Multimodal tensor-based method for integrative and continuous patient monitoring during postoperative cardiac care.

Affiliation

Hernandez L(1), Kim R(1), Tokcan N(2), Derksen H(3), Biesterveld BE(4), Croteau A(5), Williams AM(4), Mathis M(6), Najarian K(7), Gryak J(8).
Author information:
(1)Department of Computational Medicine and Bioinformatics, University of Michigan, Ann Arbor, MI 48109, United States.
(2)The Eli and Edythe L. Broad Institute of MIT and Harvard, Cambridge, MA 02142, United States.
(3)Department of Mathematics, University of Michigan, Ann Arbor, MI 48109, United States.
(4)Department of Surgery, University of Michigan, Ann Arbor, MI 48109, United States.
(5)Hartford HealthCare Medical Group, Hartford, CT 06106, United States.
(6)Department of Anesthesiology, University of Michigan, Ann Arbor, MI 48109, United States.
(7)Department of Computational Medicine and Bioinformatics, University of Michigan, Ann Arbor, MI 48109, United States; Department of Electrical Engineering and Computer Science, University of Michigan, Ann Arbor, MI 48109, United States; Michigan Center for Integrative Research in Critical Care
(MCIRCC), University of Michigan, Ann Arbor, MI 48109, United States; Michigan Institute for Data Science
(MIDAS), University of Michigan, Ann Arbor, MI 48109, United States.
(8)Department of Computational Medicine and Bioinformatics, University of Michigan, Ann Arbor, MI 48109, United States; Michigan Institute for Data Science
(MIDAS), University of Michigan, Ann Arbor, MI 48109, United States. Electronic address: [Email]

Abstract

Patients recovering from cardiovascular surgeries may develop life-threatening complications such as hemodynamic decompensation, making the monitoring of patients for such complications an essential component of postoperative care. However, this need has given rise to an inexorable increase in the number and modalities of data points collected, making it challenging to effectively analyze in real time. While many algorithms exist to assist in monitoring these patients, they often lack accuracy and specificity, leading to alarm fatigue among healthcare practitioners.
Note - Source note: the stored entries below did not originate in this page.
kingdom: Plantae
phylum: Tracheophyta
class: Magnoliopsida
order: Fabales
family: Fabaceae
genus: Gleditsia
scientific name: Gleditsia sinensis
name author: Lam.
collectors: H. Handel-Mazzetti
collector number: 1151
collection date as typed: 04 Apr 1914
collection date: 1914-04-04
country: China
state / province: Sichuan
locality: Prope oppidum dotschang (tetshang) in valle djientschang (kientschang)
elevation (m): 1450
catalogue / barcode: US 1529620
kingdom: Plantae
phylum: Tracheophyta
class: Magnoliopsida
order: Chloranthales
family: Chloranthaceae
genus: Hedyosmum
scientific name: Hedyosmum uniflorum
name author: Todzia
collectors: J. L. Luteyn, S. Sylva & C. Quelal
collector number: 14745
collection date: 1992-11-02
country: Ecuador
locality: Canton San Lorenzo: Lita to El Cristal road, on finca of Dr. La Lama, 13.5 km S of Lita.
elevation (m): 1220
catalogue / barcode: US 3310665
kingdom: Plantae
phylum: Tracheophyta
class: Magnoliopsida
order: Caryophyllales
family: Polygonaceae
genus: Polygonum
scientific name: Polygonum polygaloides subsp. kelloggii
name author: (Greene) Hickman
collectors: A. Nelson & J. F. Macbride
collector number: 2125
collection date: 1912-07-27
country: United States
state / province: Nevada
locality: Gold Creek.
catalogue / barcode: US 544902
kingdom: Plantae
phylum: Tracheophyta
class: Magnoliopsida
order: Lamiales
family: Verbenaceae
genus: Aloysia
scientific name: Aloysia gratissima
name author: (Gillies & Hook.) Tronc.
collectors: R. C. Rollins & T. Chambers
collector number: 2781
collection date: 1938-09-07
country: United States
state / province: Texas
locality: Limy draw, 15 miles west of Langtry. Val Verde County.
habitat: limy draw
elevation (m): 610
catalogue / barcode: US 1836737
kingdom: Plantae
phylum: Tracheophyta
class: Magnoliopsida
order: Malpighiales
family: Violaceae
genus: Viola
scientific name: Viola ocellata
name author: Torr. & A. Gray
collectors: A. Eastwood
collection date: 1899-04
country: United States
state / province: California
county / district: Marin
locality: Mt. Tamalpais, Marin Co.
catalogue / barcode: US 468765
In this study we propose a multimodal approach that incorporates salient physiological signals and EHR data to predict the onset of hemodynamic decompensation. A retrospective dataset of patients recovering from cardiac surgery was created and used to train predictive models. Advanced signal processing techniques were employed to extract complex features from physiological waveforms, while a novel tensor-based dimensionality reduction method was used to reduce the size of the feature space. These methods were evaluated for predicting the onset of decompensation at varying time intervals, ranging from a half-hour to 12 h prior to a decompensation event. The best performing models achieved AUCs of 0.87 and 0.80 for the half-hour and 12-h intervals respectively. These analyses evince that a multimodal approach can be used to develop clinical decision support systems that predict adverse events several hours in advance.